Q&A with Russell Richards

What did you study?

Environmental engineering at Griffith University and Chemical Engineering (PhD) at The University of Queensland.

If you were a plant, what species would you be and why?

A strawberry plant – I grew up on a strawberry farm and I feel that I still have bits of plant and soil embedded in my skin.

Why do you work on environmental problems?

Fascinated by environmental systems, especially coastal-marine systems. But also concerned that the environment doesn’t have a voice and is increasingly being ruined.

How did you come to contemplate decision analysis and why?

Natural progression from my modelling – I have always been interested in modelling the environment, but then it became about the relevance of modelling the environment i.e. for what purpose are you modelling it? As a complementary decision support tool was an obvious extension.

What did your career pathway to where you are now look like?
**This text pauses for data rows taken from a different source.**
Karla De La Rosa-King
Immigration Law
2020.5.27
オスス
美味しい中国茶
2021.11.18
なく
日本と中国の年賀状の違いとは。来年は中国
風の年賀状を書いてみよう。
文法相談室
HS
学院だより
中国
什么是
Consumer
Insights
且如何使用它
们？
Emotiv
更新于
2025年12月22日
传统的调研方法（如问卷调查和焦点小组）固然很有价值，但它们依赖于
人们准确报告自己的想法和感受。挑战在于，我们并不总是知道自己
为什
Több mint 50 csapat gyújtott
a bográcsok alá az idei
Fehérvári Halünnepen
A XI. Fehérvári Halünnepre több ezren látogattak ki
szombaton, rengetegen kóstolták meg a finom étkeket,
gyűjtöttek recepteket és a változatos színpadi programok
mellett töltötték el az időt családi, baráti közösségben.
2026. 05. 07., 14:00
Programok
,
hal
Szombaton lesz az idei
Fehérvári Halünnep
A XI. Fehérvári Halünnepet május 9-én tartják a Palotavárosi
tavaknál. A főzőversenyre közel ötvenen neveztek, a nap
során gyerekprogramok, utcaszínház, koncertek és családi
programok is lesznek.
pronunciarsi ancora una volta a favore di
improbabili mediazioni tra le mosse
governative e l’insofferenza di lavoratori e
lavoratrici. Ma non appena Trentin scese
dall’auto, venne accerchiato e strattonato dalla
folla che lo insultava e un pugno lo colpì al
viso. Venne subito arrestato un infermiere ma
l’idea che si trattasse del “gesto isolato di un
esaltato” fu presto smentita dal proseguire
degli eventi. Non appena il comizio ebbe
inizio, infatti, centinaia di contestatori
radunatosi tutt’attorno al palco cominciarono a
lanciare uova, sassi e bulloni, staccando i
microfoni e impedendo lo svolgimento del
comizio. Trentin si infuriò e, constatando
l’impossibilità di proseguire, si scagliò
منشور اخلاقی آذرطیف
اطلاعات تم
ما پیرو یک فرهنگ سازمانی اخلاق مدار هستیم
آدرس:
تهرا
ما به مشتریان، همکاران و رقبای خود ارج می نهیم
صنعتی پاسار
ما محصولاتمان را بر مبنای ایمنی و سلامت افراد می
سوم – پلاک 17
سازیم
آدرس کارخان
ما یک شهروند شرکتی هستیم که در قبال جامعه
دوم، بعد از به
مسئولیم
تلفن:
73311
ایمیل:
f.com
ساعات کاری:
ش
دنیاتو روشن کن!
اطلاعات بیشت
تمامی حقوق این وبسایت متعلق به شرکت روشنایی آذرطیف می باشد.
Strawberry picker (as a kid growing up), followed by a strong realisation of not want to be a horticulturist. An apprenticeship as a RADAR / Radio technician for the NZ Ministry of Defence followed by a few years repairing electronic equipment on fire panels (Melbourne) and fishing boats (Cairns). University to do a bachelor degree in Env Engineering in my mid-20s, a PhD with the Coastal CRC in the first decade of the 2000s, some contract teaching (Aberystwyth, Wales), post-doc work (Griffith Uni, UQ) and then teaching (now in the UQ Business School).

What is the hardest career decision you have made, and would you change it if you could?

Career has been a relatively steady, if a bit slow, progression without any bits I can think I would change. Probably would have preferred not to have developed a caffeine addiction along the way.

What is your best piece of advice for an early career researcher in the environmental sphere?

Surround yourself with good people.

If you had one wish, what environmental issue would you solve and why?

That the environment was given at least equal footing in all decisions. It’s often (IMHO) given the lowest preference.